** Start Input records **

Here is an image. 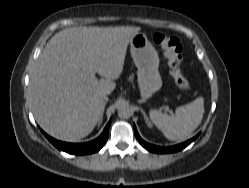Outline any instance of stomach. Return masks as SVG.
<instances>
[{
  "instance_id": "1",
  "label": "stomach",
  "mask_w": 249,
  "mask_h": 188,
  "mask_svg": "<svg viewBox=\"0 0 249 188\" xmlns=\"http://www.w3.org/2000/svg\"><path fill=\"white\" fill-rule=\"evenodd\" d=\"M130 51L138 69V86L142 97L148 98L162 86L158 71L159 56L144 33H137L130 40Z\"/></svg>"
}]
</instances>
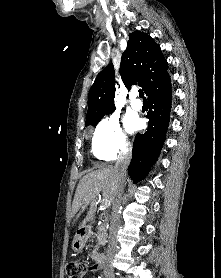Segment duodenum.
I'll return each instance as SVG.
<instances>
[{"instance_id": "obj_1", "label": "duodenum", "mask_w": 221, "mask_h": 278, "mask_svg": "<svg viewBox=\"0 0 221 278\" xmlns=\"http://www.w3.org/2000/svg\"><path fill=\"white\" fill-rule=\"evenodd\" d=\"M87 236V228H82L78 234V237L81 241H83ZM95 264L94 267L96 270H99L102 268L104 262H105V255L101 252H96L94 254Z\"/></svg>"}]
</instances>
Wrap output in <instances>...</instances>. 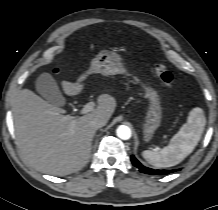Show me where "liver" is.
<instances>
[{
  "label": "liver",
  "mask_w": 218,
  "mask_h": 210,
  "mask_svg": "<svg viewBox=\"0 0 218 210\" xmlns=\"http://www.w3.org/2000/svg\"><path fill=\"white\" fill-rule=\"evenodd\" d=\"M64 92L78 95L84 85L62 81ZM116 107L110 94H102L98 105L80 117L65 115L64 110L49 104L29 89L17 95L13 121L17 142L27 160L39 171L64 176L82 169L91 155L95 129L93 118L109 120Z\"/></svg>",
  "instance_id": "1"
}]
</instances>
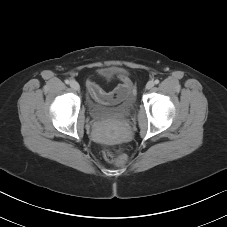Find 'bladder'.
<instances>
[{
  "label": "bladder",
  "instance_id": "1",
  "mask_svg": "<svg viewBox=\"0 0 227 227\" xmlns=\"http://www.w3.org/2000/svg\"><path fill=\"white\" fill-rule=\"evenodd\" d=\"M87 106L89 114L94 120L107 121L129 115L134 109L135 97L132 92H129L117 103L89 101Z\"/></svg>",
  "mask_w": 227,
  "mask_h": 227
}]
</instances>
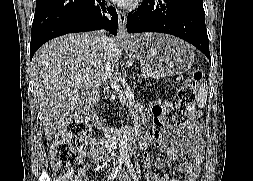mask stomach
Instances as JSON below:
<instances>
[{
  "instance_id": "0dacf381",
  "label": "stomach",
  "mask_w": 253,
  "mask_h": 181,
  "mask_svg": "<svg viewBox=\"0 0 253 181\" xmlns=\"http://www.w3.org/2000/svg\"><path fill=\"white\" fill-rule=\"evenodd\" d=\"M125 47L139 61L143 74L151 78L184 73L194 62L191 47L166 34L145 33L125 42Z\"/></svg>"
}]
</instances>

** End Input records **

| Requirements |
List every line in the items above that contains the string "fill".

| Answer to the exercise |
  "mask_svg": "<svg viewBox=\"0 0 249 188\" xmlns=\"http://www.w3.org/2000/svg\"><path fill=\"white\" fill-rule=\"evenodd\" d=\"M130 51L138 69V86L142 97L148 98L162 86L158 71L159 56L144 33H137L130 40Z\"/></svg>"
[{"instance_id": "obj_1", "label": "duodenum", "mask_w": 221, "mask_h": 278, "mask_svg": "<svg viewBox=\"0 0 221 278\" xmlns=\"http://www.w3.org/2000/svg\"><path fill=\"white\" fill-rule=\"evenodd\" d=\"M87 236V228H82L78 234V237L81 241H83ZM95 264L94 267L96 270H99L102 268L104 262H105V255L101 252H96L94 254Z\"/></svg>"}]
  "mask_svg": "<svg viewBox=\"0 0 218 210\" xmlns=\"http://www.w3.org/2000/svg\"><path fill=\"white\" fill-rule=\"evenodd\" d=\"M64 92L78 95L84 85L62 81ZM116 107L110 94H102L98 105L80 117L65 115L64 110L49 104L29 89L17 95L13 121L17 142L27 160L39 171L64 176L82 169L91 155L95 129L93 118L109 120Z\"/></svg>",
  "mask_svg": "<svg viewBox=\"0 0 227 227\" xmlns=\"http://www.w3.org/2000/svg\"><path fill=\"white\" fill-rule=\"evenodd\" d=\"M87 106L89 114L94 120L107 121L129 115L134 109L135 97L132 92H129L117 103L89 101Z\"/></svg>",
  "mask_svg": "<svg viewBox=\"0 0 253 181\" xmlns=\"http://www.w3.org/2000/svg\"><path fill=\"white\" fill-rule=\"evenodd\" d=\"M125 47L139 61L143 74L151 78L184 73L194 62L191 47L166 34L145 33L125 42Z\"/></svg>"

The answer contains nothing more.